── Quoted passage

All tools needed to open and repair any part of the system are available.

Servers

A server…

  • has at least two disks configured with RAID >= 1.
  • has at least two separate network interface cards (NICs).
  • has all RAID controllers backed with battery backed write caches (BBWC).
  • was dimensioned with adequate future-proof hardware.
  • has a lifetime of 2+ years.

Switches

A switch…

  • is manage- or configurable.
  • is supported by the configuration backup software in use (e.g. RANCID)
  • provides the following protocols: STP, SNMP, IPv6 support (mgmt+multicast), RADIUS for AAA
  • does not forward the default VLAN (1) on it’s uplink/trunk ports.
  • does have a description for every port in use (including hostname and interface, e.g.: server01#eth0, server01#oob, switch03#24)
  • does not have any enabled, unused ports: set them to disabled and remove any other configuration for this port.
  • blocks or does not forward any discovery protocols on it’s user ports.
  • is using AAA for authenticating users.
  • logs to a central syslog server.

Operating Systems

An operating system (OS) is considered as everything running on a server or instance, to support a service or an application.

An Operating System…

  • uses OS-CHOICE-HERE/stable as default distribution on servers.
  • uses OS-CHOICE-HERE as default on clients.
  • is rebooting without any manual interventions.
  • provides access by SSH.
  • does not permit root login via SSH.
  • has a root password set.
  • has the current time, synchronized with a time server and uses TIMEZONE-CHOICE-HERE as time zone.
  • can resolve internal and internet names via DNS.
  • installs software by packages.
  • installs packages from a central internal repository and the official distribution repositories.
  • software installed by packages should conform to the FHS.
  • software not installed by packages should be installed by a reproducible deployment process.
  • has sane defaults set, for user and process environments (locales, shells, screen, got some handy tools, etc.).
  • should not provide typical compiler tools (gcc, build-essential).
  • provides a manageable AAA concept (e.g. automated provisioning and de-provisioning of staff users).
  • sends mails destinated for root to a central location.

────
── Stored records

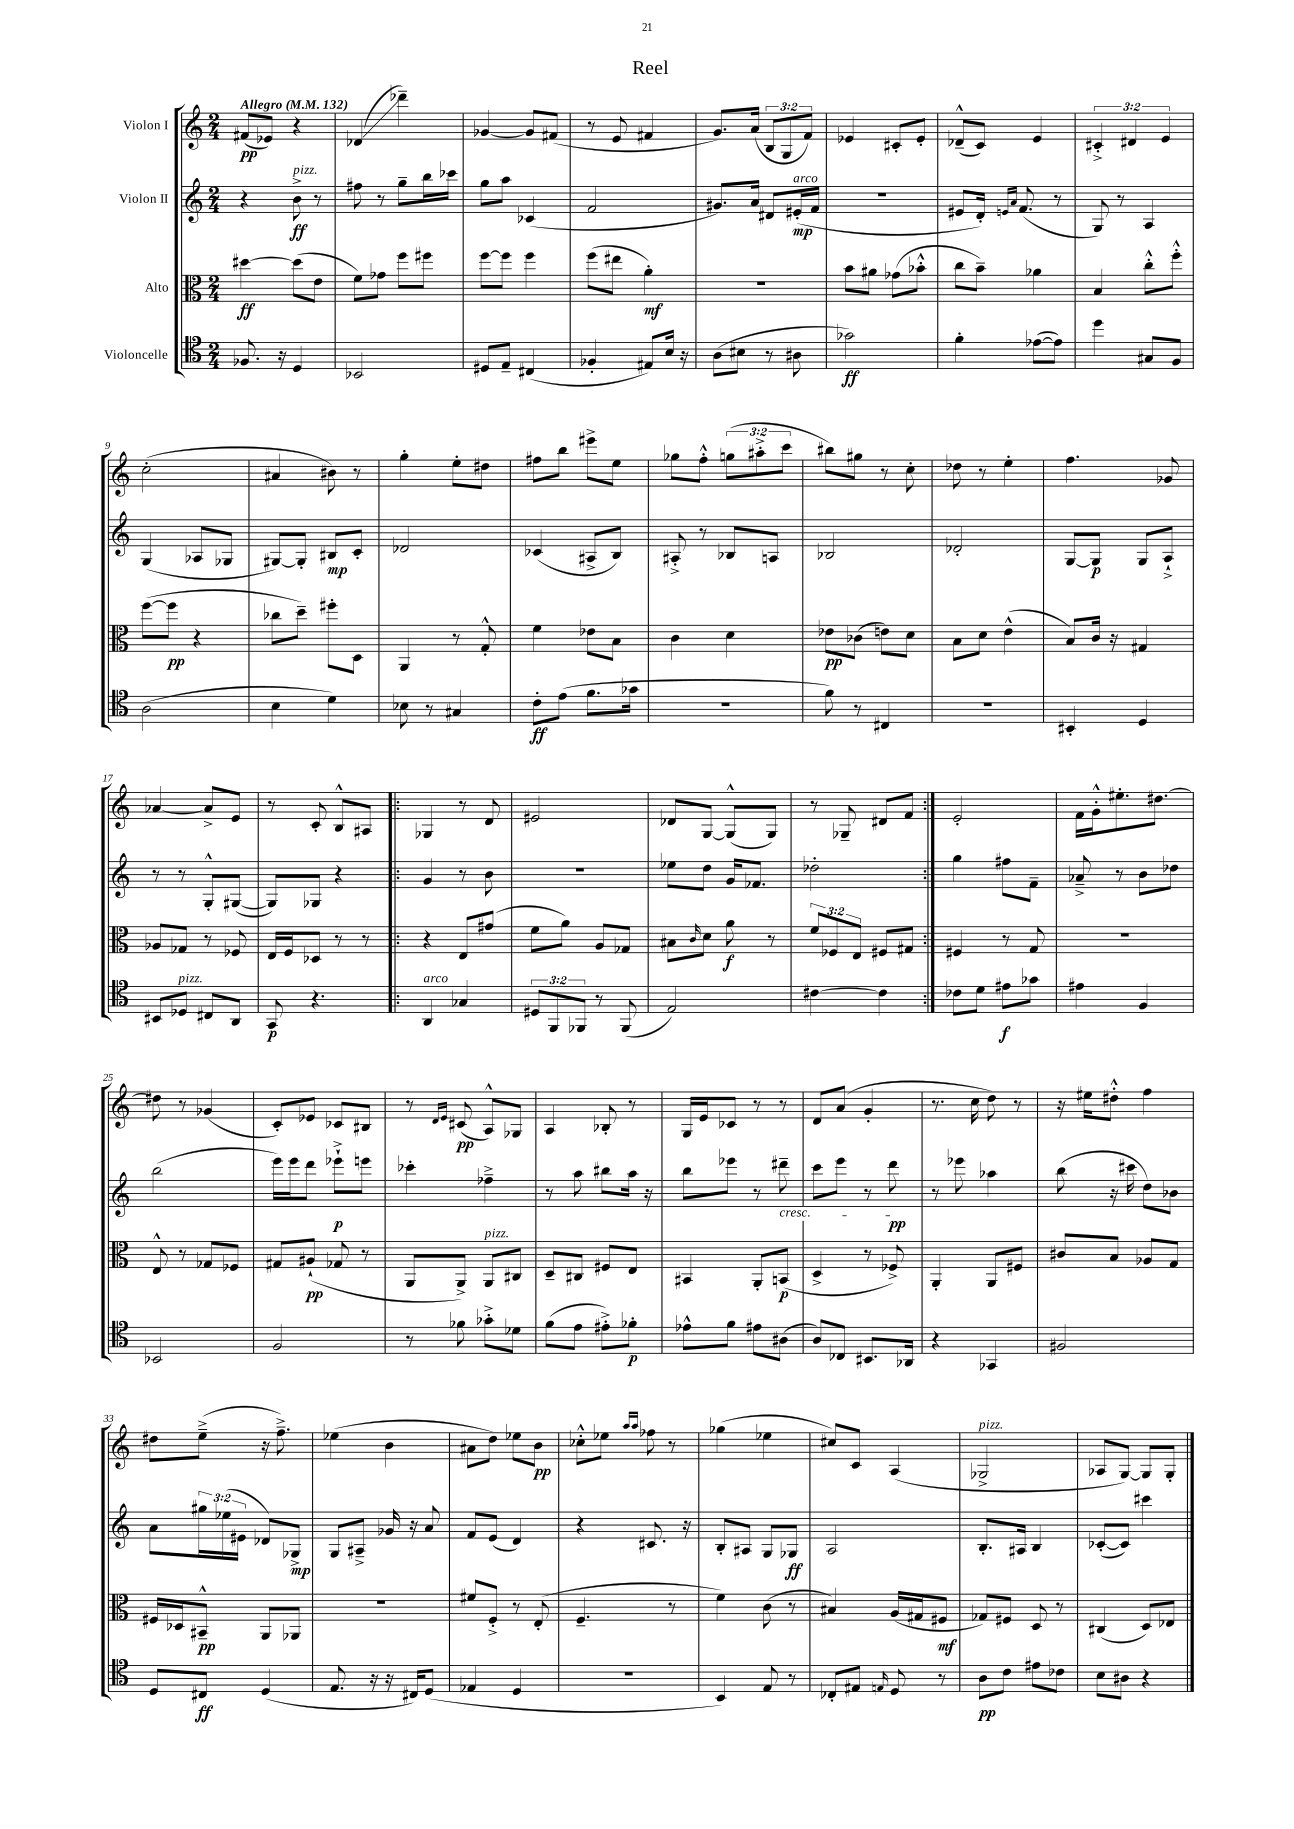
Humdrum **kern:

**kern	**kern	**kern	**kern
*staff4	*staff3	*staff2	*staff1
*clefC4	*clefC3	*clefG2	*clefG2
*k[]	*k[]	*k[]	*k[]
*M2/4	*M2/4	*M2/4	*M2/4
*MM132	*MM132	*MM132	*MM132
8.F-	[4dd#	4r	(8f#
.	.	.	8e-)
16r	.	.	.
4D	(8dd#]	8b^	4r
.	8e	8r	.
=	=	=	=
2BB-	8f)	8ff#	(4d-
.	8g-	8r	.
.	8ff	8gg~	4ddd-~)
.	8ff#	16bb	.
.	.	16ccc-	.
=	=	=	=
8D#	[8ff	8gg	[4g-
8E~	8ff]	8aa	.
(4C#	4ff	(4c-	8g-]
.	.	.	(8f#
=	=	=	=
4F-'	(8ff	2f	8r
.	8ee#	.	8e
8E#)	4a')	.	4f#
16B	.	.	.
16r	.	.	.
=	=	=	=
(8A	2r	8.g#)	8.g)
8B#	.	.	.
.	.	16a	(16a
8r	.	8d#	12B
.	.	.	12G
8A#	.	(16e#'	.
.	.	.	12f)
.	.	16f	.
=	=	=	=
2g-)	8b	2r	4e-
.	8a#	.	.
.	(8g-	.	8c#'
.	8b-'^^	.	8e-'
=	=	=	=
4f'	8cc	8e#	(8d-~^^
.	8b~)	16d')	8c)
.	.	16qqe	.
.	.	16qqa	.
.	.	(8.f	.
([8e-	4a-	.	4e
8e-])	.	8r	.
=	=	=	=
4dd	4B	8G)	6c#'^
.	.	8r	.
.	.	.	6d#
8G#	8cc'^^	4A	.
.	.	.	6e
8F	8ff'^^	.	.
=	=	=	=
(2A	([8ff	(4G	(2cc'
.	8ff]	.	.
.	4r	8A-	.
.	.	8G-	.
=	=	=	=
4B	8cc-	[8G#)	4a#
.	8dd~)	8G#']	.
4d)	8ff#'	8B#	8b#)
.	8D	8c'	8r
=	=	=	=
8B-	4AA	2d-	4gg'
8r	.	.	.
4G#	8r	.	8ee'
.	8G'^^	.	8dd#
=	=	=	=
8c'	4f	(4c-	8ff#
(8e	.	.	8bb
8.f	8e-	8A#^	8eee#^
.	8B	8B)	8ee
16g-	.	.	.
=	=	=	=
2r	4c	8A#'^	8gg-
.	.	8r	8ff'^^
.	4d	8B-	(12gg
.	.	.	12aa#'^
.	.	8A	.
.	.	.	12ccc
=	=	=	=
8f)	8e-	2B-	8bb#)
8r	(8c-	.	8gg#
4C#	8e)	.	8r
.	8d	.	8cc'
=	=	=	=
2r	8B	2d-'	8dd-
.	8d	.	8r
.	(4e^^	.	4ee'
=	=	=	=
4BB#'	8B)	[8G	4.ff
.	16c	8G]	.
.	16r	.	.
4D	4G#	8G	.
.	.	8A`^	8g-
=	=	=	=
8BB#	8A-	8r	[4a-
8D-	8G-	8r	.
8C#	8r	8G'^^	8a-^]
8AA	8F-	([8G#	8e
=	=	=	=
8GG	16E	8G#])	8r
.	16F	.	.
4.r	8D-	8G-	8c'
.	8r	4r	8B^^
.	8r	.	8A#
=!|:	=!|:	=!|:	=!|:
4AA	4r	4g	4G-
4G-	8E	8r	8r
.	(8g#	8b	8d
=	=	=	=
12D#	8f	2r	2e#
12FF	.	.	.
.	8a)	.	.
12FF-	.	.	.
8r	8A	.	.
(8FF-	8G-	.	.
=	=	=	=
2E)	8B#	8ee-	8d-
.	16qqc	.	.
.	8d	8dd	[8G
.	8a	16g	(8G^^]
.	.	8.f-	.
.	8r	.	8G)
=	=	=	=
[4c#	12f	2dd-'	8r
.	12F-	.	.
.	.	.	8G-~
.	12E	.	.
4c#]	8F#	.	8d#
.	8G#	.	8f
=:|!	=:|!	=:|!	=:|!
8c-	4F#	4gg	2e'
8d	.	.	.
8e#	8r	8ff#	.
8g-	8G	8f~	.
=	=	=	=
4e#	2r	8a-~^	16f
.	.	.	16g'^^
.	.	8r	8.ee#'
4F	.	8b	.
.	.	.	[8.dd#
.	.	8dd-	.
=	=	=	=
2BB-	8E^^	(2bb	8dd#]
.	8r	.	8r
.	8G-	.	(4g-
.	8F-	.	.
=	=	=	=
2F	8G#	16eee)	8c')
.	.	16eee	.
.	(8A#`	8ddd	8e-
.	8G-	8eee-`^	8c-
.	8r	8eee	8B#
=	=	=	=
8r	8AA	4ccc-'	8r
.	.	.	16qqd
.	.	.	16qqe
8f-	8AA^)	.	(8c#
8g-'^	8AA	4ff-~^	8A^^)
8d-	8C#	.	8G-
=	=	=	=
(8f	8D~	8r	4A
8e	8C#	8aa	.
8e#'^)	8F#	8bb#	8B-'
8f-'	8E	16aa	8r
.	.	16r	.
=	=	=	=
8e-^^	4BB#	8bb	16G
.	.	.	16e
8f	.	8eee-	8c-
8e#	8AA'	8r	8r
(8A#	(8BB	8ddd#~	8r
=	=	=	=
8A)	4D^	8ccc	8d
8C-	.	8eee	(8a
8.BB#	8r	8r	4g'
.	8F-^)	8ddd	.
16AA-	.	.	.
=	=	=	=
4r	4AA'	8r	8.r
.	.	8eee-	.
.	.	.	16cc
4GG-	8AA	4aa-	8dd)
.	8F#	.	8r
=	=	=	=
2F#	8c#	(8bb	16r
.	.	.	16ee#
.	8B	16r	8dd#'^^
.	.	16ccc#	.
.	8A-	8dd)	4ff
.	8G	8b-	.
=	=	=	=
8D	16F#	8a	8dd#
.	16D-	.	.
8C#	8BB#~^^	24gg#	(8ee~^
.	.	(24ee-	.
.	.	24e#	.
(4D	8AA	8d-)	16r
.	.	.	8.ff~^)
.	8AA-	8G-^	.
=	=	=	=
8.E	2r	8G	(4ee-
.	.	8A#~^	.
16r	.	.	.
16r	.	16g-	4b
16C#)	.	16r	.
(8D	.	8a	.
=	=	=	=
4E-	8f#	8f	8a#
.	8F'^	(8e	8dd)
4D	8r	4d)	8ee-
.	(8E'	.	8b
=	=	=	=
2r	4.F~	4r	8cc-'^^
.	.	.	8ee-
.	.	.	16qqaa
.	.	.	16qqaa
.	.	8.c#	8ff-
.	8r	.	8r
.	.	16r	.
=	=	=	=
4BB)	4f)	8B'	(4gg-
.	.	8A#	.
8E	(8c	8G	4ee-
8r	8r	8G-	.
=	=	=	=
8C-'	4B#)	2A	8cc#)
8E#	.	.	8c
16qqE	.	.	.
8D	(16A	.	(4A
.	16G#	.	.
8r	8F#	.	.
=	=	=	=
8A	8G-)	8.B'	2G-^
8c	8F#	.	.
.	.	16A#	.
8e#	8D	4B	.
8c-	8r	.	.
=	=	=	=
8B	(4C#	([8c-'	8A-
8A#	.	8c-])	[8G)
4r	8D)	4ccc#	8G]
.	8E-	.	8G'
==	==	==	==
*-	*-	*-	*-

────

» Job: Write out the entire server, switch and operating system checklist above word for word, without any changes.

» Complete response:
All tools needed to open and repair any part of the system are available.

Servers

A server…

  • has at least two disks configured with RAID >= 1.
  • has at least two separate network interface cards (NICs).
  • has all RAID controllers backed with battery backed write caches (BBWC).
  • was dimensioned with adequate future-proof hardware.
  • has a lifetime of 2+ years.

Switches

A switch…

  • is manage- or configurable.
  • is supported by the configuration backup software in use (e.g. RANCID)
  • provides the following protocols: STP, SNMP, IPv6 support (mgmt+multicast), RADIUS for AAA
  • does not forward the default VLAN (1) on it’s uplink/trunk ports.
  • does have a description for every port in use (including hostname and interface, e.g.: server01#eth0, server01#oob, switch03#24)
  • does not have any enabled, unused ports: set them to disabled and remove any other configuration for this port.
  • blocks or does not forward any discovery protocols on it’s user ports.
  • is using AAA for authenticating users.
  • logs to a central syslog server.

Operating Systems

An operating system (OS) is considered as everything running on a server or instance, to support a service or an application.

An Operating System…

  • uses OS-CHOICE-HERE/stable as default distribution on servers.
  • uses OS-CHOICE-HERE as default on clients.
  • is rebooting without any manual interventions.
  • provides access by SSH.
  • does not permit root login via SSH.
  • has a root password set.
  • has the current time, synchronized with a time server and uses TIMEZONE-CHOICE-HERE as time zone.
  • can resolve internal and internet names via DNS.
  • installs software by packages.
  • installs packages from a central internal repository and the official distribution repositories.
  • software installed by packages should conform to the FHS.
  • software not installed by packages should be installed by a reproducible deployment process.
  • has sane defaults set, for user and process environments (locales, shells, screen, got some handy tools, etc.).
  • should not provide typical compiler tools (gcc, build-essential).
  • provides a manageable AAA concept (e.g. automated provisioning and de-provisioning of staff users).
  • sends mails destinated for root to a central location.